The notion of “mammon” figured prominently in the indictment of American life during the progressive era. “The worship of Mammon is the one stupendous social fact of this generation,” a Social Gospel leader wrote of the early 1900s. Not all Americans “are debauched by the worship of Mammon, but it is the religion of the multitude. Men do believe in him; their faith is sincere and unwavering; they are ready to prove it, every day, by their works.” In short, Mammon is the true God of this country.

These four well-known explanations share at least one thing in common. Americans of every generation have usually invoked them to explain the others’ behavior or occasionally in moments of confession about our own past failures.

So where do we begin in trying to fathom our present confusions? Sociologist Robert Wuthnow of Princeton University suggests another point of departure. “The vast majority of Americans – about 84 percent – believe that materialism has become a serious social problem.” “Except for drugs and crime, the fears of people we talked to [in a 1990s national survey] focused more on the effects of materialism on their families than anything else.”

Wuthnow went on to note that “for most of us, materialism is not so much a source of untrammeled regret as of profound ambivalence. We worry about it, bemoaning its hold over us, but we also seem unwilling to do very much to escape its grasp.”  What one historian recently wrote about evangelical Protestants is surely true of other groups: “[E]vangelicals tend to criticize materialism the way that people complain about the weather – without plans to do anything about it.”

The clue to understanding materialism is that single word – “more.” Almost three out of every four Americans (74 percent), Wuthnow discovered in his 1990s survey, agreed with the statement – “I wish I had more money than I do.” There is really little surprising in that finding. The dynamics of “more” has driven Americans over the last two centuries. In the words of one historian, “Faithfulness to the founding covenants of the nation never meant replicating but always exceeding the achievements of predecessors. It means getting more, expecting more, and in its pathological form, getting high on more. Enough is never sufficient but always requires more.” The majority of Americans gladly echo in their own lives the classic retort of Samuel Gompers, who – when asked about the objectives of the nascent labor movement he led so well – replied, “More.”

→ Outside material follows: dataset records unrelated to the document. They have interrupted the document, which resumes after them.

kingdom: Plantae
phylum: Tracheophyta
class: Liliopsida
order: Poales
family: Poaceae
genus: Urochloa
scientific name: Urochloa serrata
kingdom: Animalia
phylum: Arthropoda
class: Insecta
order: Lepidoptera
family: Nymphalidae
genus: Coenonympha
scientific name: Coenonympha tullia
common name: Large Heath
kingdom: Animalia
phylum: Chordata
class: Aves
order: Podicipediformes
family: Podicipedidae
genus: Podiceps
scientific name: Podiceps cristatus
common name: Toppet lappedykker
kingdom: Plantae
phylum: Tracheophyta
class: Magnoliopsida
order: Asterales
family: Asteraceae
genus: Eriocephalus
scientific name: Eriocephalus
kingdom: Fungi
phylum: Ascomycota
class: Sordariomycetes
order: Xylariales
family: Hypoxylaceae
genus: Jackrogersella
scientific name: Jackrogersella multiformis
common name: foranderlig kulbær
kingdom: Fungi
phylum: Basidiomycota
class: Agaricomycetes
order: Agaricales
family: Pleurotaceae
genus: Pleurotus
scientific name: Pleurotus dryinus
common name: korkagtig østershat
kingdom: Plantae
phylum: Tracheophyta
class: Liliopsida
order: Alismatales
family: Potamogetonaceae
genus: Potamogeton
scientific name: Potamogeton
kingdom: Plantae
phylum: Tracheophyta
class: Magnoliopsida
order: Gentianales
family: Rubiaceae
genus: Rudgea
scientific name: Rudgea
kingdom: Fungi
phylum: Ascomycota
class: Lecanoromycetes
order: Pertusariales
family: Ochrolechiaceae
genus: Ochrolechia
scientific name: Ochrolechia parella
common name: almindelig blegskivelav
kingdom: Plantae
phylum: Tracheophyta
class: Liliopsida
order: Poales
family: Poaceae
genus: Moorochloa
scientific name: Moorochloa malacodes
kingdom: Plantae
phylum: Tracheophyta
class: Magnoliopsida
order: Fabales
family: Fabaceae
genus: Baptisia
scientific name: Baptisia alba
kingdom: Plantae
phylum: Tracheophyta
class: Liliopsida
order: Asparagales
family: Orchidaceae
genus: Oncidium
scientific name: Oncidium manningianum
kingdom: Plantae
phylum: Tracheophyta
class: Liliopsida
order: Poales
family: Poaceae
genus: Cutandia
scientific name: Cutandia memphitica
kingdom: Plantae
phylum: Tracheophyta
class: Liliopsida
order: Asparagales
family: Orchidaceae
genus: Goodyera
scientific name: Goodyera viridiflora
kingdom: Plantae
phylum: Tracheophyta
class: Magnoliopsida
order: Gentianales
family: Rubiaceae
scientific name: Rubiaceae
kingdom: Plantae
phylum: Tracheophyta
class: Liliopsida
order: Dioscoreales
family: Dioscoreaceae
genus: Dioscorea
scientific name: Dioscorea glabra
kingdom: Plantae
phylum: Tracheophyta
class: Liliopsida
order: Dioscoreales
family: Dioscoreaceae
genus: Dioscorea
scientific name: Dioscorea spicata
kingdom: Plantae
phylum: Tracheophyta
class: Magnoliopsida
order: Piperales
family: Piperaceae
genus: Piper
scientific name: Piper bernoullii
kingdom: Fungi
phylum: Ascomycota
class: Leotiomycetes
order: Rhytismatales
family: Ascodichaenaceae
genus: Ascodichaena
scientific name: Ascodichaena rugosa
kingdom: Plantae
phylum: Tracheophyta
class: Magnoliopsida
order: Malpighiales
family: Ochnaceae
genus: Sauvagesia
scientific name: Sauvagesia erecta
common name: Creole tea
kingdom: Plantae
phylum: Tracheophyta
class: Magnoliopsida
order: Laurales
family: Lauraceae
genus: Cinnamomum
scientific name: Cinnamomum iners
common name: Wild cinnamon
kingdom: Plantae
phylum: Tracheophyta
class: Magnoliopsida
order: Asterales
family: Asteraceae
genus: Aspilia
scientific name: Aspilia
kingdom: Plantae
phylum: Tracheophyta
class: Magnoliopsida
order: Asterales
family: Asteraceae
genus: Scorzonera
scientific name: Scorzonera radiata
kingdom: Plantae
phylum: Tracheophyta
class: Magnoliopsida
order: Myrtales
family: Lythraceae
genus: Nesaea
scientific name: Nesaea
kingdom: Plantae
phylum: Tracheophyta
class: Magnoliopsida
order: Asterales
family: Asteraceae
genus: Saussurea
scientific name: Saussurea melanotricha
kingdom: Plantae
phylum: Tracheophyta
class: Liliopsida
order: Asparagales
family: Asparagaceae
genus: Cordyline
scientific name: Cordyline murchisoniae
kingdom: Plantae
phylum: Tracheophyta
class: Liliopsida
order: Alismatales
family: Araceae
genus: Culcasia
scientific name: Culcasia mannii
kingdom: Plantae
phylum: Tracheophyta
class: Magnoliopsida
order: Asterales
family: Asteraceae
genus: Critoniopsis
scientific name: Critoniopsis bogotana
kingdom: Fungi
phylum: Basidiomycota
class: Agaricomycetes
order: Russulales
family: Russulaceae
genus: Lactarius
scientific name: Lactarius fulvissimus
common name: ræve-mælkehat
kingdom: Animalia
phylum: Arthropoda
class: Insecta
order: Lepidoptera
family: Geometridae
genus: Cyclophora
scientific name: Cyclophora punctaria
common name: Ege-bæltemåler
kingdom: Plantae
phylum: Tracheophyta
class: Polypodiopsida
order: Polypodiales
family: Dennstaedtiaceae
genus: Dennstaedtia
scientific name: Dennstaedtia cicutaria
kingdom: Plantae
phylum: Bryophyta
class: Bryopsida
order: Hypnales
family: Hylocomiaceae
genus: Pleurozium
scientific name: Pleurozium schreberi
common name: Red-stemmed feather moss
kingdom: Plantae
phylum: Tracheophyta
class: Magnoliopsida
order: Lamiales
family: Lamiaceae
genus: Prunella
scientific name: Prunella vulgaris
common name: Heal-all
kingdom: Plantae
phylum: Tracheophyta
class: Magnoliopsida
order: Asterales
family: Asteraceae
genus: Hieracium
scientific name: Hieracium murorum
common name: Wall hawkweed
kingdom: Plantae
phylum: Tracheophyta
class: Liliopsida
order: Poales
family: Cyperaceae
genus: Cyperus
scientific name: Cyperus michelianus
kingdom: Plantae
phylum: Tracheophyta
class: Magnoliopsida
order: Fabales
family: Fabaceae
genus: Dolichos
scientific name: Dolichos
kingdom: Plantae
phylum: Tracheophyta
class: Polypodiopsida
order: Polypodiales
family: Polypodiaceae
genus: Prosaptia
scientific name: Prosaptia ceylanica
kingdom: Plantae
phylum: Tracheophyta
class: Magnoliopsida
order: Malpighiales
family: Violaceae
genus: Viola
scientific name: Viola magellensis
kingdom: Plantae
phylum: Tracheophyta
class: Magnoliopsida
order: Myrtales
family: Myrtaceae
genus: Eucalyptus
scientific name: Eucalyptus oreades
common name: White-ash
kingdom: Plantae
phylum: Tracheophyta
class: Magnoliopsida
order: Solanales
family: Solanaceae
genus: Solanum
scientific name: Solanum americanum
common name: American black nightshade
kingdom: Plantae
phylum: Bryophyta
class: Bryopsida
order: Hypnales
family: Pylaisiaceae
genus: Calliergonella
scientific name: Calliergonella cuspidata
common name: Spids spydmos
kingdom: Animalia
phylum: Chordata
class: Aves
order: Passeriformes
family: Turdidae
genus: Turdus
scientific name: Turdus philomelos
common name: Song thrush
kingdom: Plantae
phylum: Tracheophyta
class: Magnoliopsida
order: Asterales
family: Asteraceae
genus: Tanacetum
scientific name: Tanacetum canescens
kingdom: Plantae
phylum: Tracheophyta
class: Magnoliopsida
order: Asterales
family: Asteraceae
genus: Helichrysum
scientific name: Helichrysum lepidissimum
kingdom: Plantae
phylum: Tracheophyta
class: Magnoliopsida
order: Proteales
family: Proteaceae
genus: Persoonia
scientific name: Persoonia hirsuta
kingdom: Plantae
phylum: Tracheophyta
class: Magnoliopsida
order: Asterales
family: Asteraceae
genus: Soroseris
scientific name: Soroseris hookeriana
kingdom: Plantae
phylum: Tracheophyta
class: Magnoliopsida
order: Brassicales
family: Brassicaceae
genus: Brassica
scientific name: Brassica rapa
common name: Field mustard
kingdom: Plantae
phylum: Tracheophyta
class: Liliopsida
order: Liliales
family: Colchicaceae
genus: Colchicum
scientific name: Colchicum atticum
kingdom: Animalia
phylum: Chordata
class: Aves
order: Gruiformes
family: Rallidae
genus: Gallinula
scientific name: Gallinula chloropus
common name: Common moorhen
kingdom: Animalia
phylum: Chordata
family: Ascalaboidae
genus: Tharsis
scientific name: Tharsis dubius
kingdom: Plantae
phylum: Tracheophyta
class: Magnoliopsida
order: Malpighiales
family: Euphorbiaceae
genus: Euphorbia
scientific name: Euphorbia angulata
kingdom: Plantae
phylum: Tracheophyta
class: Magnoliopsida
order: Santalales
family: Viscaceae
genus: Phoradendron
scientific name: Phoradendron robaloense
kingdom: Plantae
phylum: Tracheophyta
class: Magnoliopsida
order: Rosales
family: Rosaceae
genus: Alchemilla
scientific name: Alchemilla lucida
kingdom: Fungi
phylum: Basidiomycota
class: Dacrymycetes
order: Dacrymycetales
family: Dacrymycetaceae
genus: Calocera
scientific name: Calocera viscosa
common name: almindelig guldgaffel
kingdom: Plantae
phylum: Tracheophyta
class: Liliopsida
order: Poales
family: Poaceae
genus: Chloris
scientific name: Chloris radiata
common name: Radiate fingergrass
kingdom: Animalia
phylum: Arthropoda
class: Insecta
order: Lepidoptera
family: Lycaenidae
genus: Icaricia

There is little unusual about these reflections. You probably knew what we were going to say even before you read the last paragraph. Still, all of us – of whatever religious persuasion or income level – can do something besides complain about materialism. We can ask questions of ourselves. How do the dynamics of “more” work in my life? In my giving? Could this analysis begin to help me understand the anxiety and conflict deep within me about what and how I give?